On leveraging the geography of the Colombo Port, I said this: “Managing and improving productivity will require significant investment in new technology. It calls for radical changes in operational mindsets and use and deployment of technology.
“Port operators of the future will be managing far more information technology than in the past. Futuristic ports will leverage cloud-based networks to connect with far more shipping partners. It will process vast amounts of data to improve planning, controlling and execution of their operations.”
There is one question that needs an answer. Why did the master of the vessel leave the Indian Port with a container leaking nitric acid? Masters of vessels also make errors of judgement.
It happened with the Exxon Valdez in the Gulf of Alaska. Of all oil spills that occurred in the last 50 years, the Exxon Valdez Oil Spill remains the exceptional. In that accident that took place almost 30 years ago, over 11 million gallons of crude oil were released into the waters of the Gulf of Alaska, hurting the ecosystem badly as it killed hundreds of thousands of different species of marine life.
Today 30 years later its effects still linger on. As conservationist, Tim Lydon points out, if you dig a shallow hole in “certain beaches along Alaska’s Prince William Sound, you will still find oil from the 1989 Exxon Valdez spill.”
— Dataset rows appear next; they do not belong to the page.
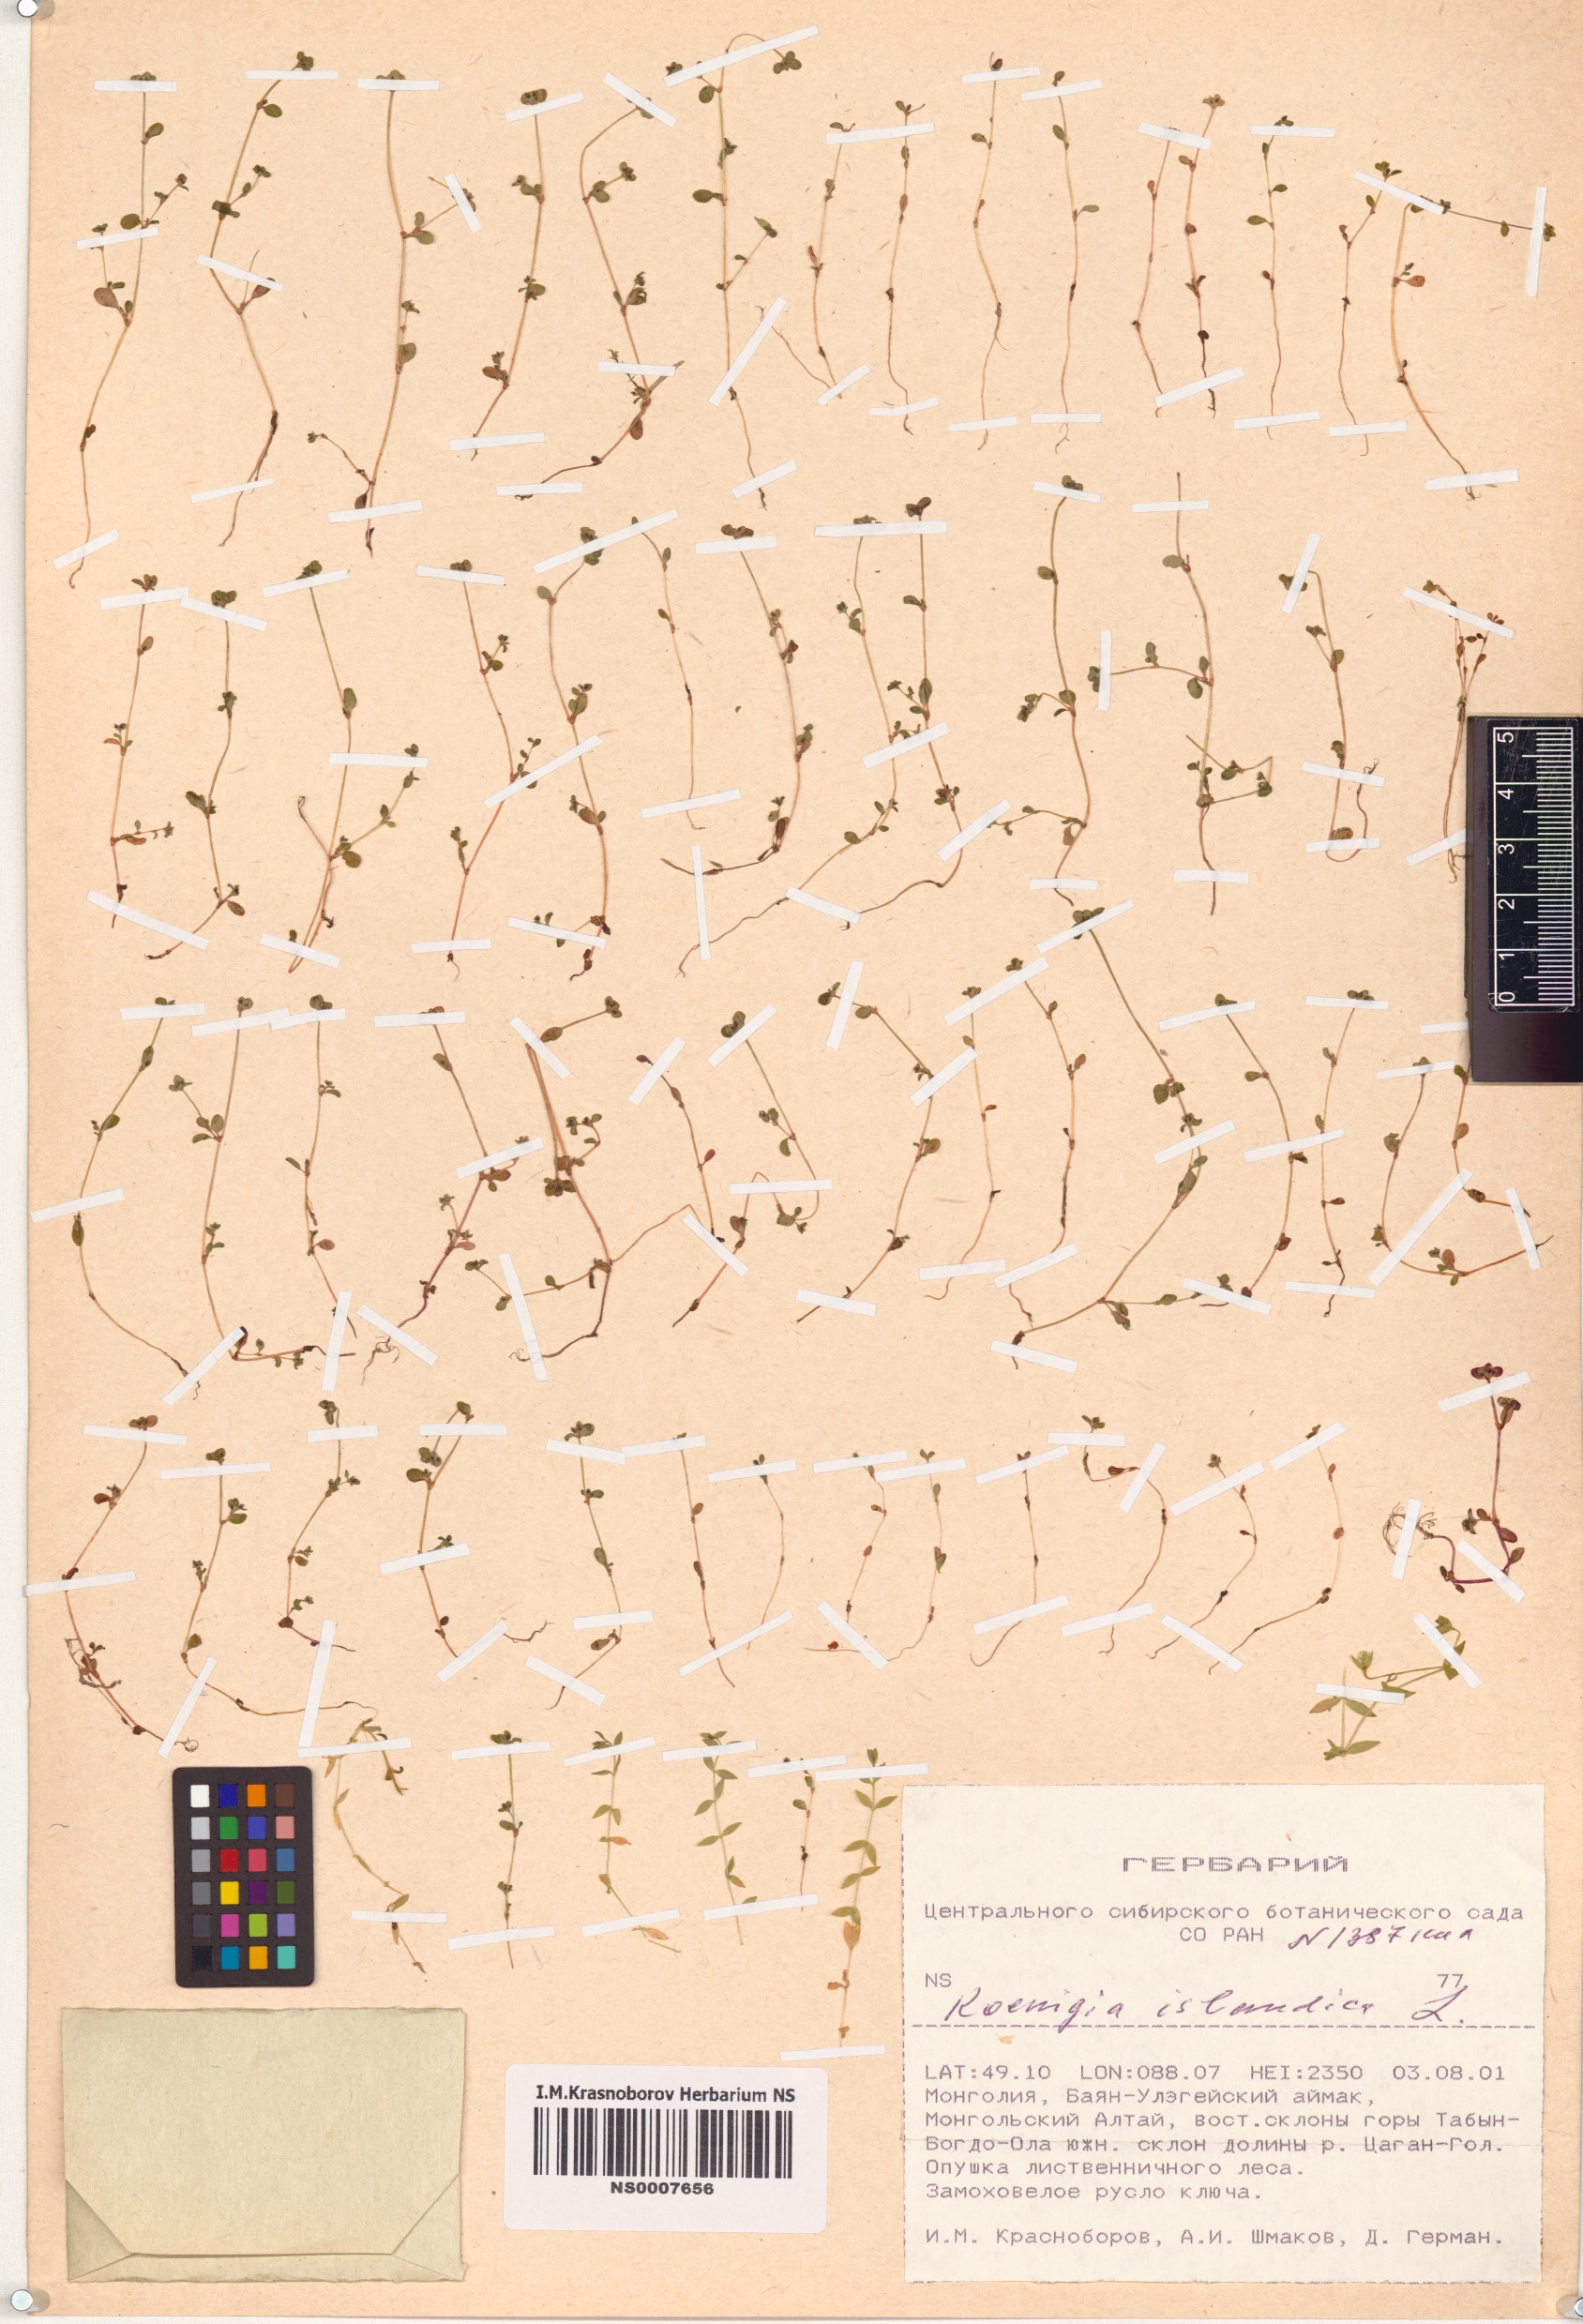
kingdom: Plantae
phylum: Tracheophyta
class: Magnoliopsida
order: Caryophyllales
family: Polygonaceae
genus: Koenigia
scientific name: Koenigia islandica
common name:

After a year-long investigation and trial, the Captain of Exxon Valdez was convicted of misdemeanour negligence. He was fined $ 50,000 and sentenced to serve 1,000 hours of community service.
Minimising marine accidents and preventing oil pollution is a major concern for countries engaged in merchant shipping as a serious economic activity.
“On 18 March 1967, the oil tanker Torrey Canyon struck a reef off the southwest coast of the United Kingdom while carrying 117,000 tons of crude oil bound for Milford Haven. About 80,000 tons of crude oil were spilled, causing serious pollution to hundreds of miles of UK and French coastlines. This disaster compelled the international community to harmonise their laws on liability and compensation for oil pollution.”
To what extent we have kept our legislation in rhythm with the beat of the universe we will discover soon.